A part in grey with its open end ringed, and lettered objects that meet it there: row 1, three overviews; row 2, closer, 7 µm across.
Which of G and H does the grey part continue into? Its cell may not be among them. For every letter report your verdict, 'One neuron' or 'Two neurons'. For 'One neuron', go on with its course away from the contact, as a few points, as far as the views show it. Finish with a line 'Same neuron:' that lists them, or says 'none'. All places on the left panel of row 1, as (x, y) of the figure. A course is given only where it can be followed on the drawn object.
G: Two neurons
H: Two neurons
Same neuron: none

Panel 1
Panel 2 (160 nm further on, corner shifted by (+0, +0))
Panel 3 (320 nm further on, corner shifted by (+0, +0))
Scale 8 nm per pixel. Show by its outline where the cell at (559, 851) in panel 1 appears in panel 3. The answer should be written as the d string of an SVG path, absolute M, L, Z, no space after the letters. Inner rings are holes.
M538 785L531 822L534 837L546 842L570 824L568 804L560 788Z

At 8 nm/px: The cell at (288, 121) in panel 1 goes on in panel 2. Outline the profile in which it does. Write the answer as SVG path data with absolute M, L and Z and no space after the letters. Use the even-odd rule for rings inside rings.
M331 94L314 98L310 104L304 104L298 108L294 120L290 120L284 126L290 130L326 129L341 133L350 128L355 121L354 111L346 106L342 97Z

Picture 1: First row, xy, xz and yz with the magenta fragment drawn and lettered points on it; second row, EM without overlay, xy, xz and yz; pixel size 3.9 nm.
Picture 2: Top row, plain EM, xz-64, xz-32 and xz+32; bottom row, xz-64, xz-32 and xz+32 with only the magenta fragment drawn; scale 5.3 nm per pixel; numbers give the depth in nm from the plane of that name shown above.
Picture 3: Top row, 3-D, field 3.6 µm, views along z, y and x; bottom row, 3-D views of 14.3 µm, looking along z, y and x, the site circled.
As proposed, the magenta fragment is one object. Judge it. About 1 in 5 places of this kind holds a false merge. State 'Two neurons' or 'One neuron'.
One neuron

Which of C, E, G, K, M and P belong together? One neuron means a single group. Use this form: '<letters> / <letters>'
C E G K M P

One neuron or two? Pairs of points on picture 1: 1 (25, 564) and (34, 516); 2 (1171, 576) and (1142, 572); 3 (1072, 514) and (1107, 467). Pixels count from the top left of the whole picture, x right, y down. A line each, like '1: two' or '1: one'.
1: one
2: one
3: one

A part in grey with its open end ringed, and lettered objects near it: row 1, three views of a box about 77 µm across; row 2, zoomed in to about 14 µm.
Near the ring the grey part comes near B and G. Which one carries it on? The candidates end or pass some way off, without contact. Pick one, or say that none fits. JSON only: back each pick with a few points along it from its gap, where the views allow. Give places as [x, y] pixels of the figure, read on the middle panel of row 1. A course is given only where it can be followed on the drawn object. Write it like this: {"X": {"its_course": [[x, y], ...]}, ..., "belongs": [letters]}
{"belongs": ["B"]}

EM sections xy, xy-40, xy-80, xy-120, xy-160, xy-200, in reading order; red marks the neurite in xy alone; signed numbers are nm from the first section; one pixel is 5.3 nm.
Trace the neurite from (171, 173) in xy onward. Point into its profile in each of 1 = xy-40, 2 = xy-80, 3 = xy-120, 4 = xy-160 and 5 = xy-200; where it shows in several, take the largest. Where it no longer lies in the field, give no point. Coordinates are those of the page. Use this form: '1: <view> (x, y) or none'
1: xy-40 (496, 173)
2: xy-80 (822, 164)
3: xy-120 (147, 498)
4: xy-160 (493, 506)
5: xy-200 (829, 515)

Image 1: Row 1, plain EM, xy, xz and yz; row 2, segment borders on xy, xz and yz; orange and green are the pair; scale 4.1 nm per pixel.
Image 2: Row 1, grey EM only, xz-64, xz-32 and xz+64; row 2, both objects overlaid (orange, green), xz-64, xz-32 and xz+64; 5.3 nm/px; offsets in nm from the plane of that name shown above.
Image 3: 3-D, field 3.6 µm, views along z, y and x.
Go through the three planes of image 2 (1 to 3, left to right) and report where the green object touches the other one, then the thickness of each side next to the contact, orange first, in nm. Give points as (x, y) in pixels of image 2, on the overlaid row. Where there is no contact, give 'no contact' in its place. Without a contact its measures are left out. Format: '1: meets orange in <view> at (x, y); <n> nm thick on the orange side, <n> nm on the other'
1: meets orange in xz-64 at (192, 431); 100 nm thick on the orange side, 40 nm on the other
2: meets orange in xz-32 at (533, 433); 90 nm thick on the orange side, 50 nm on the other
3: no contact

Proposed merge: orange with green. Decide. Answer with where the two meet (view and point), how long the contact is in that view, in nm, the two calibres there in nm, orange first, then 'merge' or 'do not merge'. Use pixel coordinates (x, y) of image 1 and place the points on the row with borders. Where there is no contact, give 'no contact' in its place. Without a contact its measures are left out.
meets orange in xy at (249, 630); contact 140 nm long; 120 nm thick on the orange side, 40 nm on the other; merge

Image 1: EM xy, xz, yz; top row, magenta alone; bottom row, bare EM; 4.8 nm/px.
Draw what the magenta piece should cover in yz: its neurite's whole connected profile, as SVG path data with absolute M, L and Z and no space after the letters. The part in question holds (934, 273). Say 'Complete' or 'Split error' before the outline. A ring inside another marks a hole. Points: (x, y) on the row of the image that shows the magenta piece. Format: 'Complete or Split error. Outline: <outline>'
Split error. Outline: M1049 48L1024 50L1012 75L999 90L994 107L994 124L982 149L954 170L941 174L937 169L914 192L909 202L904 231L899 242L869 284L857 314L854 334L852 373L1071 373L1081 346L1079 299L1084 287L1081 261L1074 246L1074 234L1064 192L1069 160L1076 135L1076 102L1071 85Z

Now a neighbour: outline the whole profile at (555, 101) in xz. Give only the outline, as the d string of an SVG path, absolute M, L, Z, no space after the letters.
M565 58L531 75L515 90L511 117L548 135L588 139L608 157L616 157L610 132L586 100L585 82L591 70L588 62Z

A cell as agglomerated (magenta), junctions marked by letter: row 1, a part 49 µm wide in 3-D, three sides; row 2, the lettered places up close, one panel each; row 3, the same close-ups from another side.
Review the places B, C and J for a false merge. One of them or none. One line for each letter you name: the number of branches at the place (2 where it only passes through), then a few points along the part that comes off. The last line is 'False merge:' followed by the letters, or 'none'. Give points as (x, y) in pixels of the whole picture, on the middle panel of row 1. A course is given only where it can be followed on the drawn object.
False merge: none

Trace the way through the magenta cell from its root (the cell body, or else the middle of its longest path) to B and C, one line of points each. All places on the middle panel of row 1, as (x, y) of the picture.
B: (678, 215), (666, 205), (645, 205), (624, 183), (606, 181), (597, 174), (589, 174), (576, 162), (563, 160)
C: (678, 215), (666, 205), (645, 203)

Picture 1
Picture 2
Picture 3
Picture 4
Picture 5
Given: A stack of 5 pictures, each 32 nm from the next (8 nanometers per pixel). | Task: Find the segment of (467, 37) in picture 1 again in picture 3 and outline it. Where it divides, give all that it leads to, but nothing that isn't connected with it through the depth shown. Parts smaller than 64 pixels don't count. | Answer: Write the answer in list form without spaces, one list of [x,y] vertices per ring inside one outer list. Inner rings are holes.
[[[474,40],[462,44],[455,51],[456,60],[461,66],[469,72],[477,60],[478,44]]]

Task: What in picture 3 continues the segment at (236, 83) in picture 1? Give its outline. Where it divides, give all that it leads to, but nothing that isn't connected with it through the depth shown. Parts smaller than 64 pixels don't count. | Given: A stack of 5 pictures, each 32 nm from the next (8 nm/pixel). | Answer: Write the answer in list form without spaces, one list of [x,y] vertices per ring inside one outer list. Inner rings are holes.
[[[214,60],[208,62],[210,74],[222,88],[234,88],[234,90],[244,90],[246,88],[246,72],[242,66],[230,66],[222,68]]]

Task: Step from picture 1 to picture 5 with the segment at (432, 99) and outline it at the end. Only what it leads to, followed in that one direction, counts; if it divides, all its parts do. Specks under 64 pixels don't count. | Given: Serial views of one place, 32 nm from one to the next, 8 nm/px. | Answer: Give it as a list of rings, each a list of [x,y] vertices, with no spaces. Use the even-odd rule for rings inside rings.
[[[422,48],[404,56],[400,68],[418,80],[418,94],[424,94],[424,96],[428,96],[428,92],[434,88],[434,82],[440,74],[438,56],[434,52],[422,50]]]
------------------------------------------------------------------------
Work instruction => Across the whole listing above, find every line with the string "objects" and copy it.

Written reply =>
A part in grey with its open end ringed, and lettered objects that meet it there: row 1, three overviews; row 2, closer, 7 µm across.
A part in grey with its open end ringed, and lettered objects near it: row 1, three views of a box about 77 µm across; row 2, zoomed in to about 14 µm.
Image 2: Row 1, grey EM only, xz-64, xz-32 and xz+64; row 2, both objects overlaid (orange, green), xz-64, xz-32 and xz+64; 5.3 nm/px; offsets in nm from the plane of that name shown above.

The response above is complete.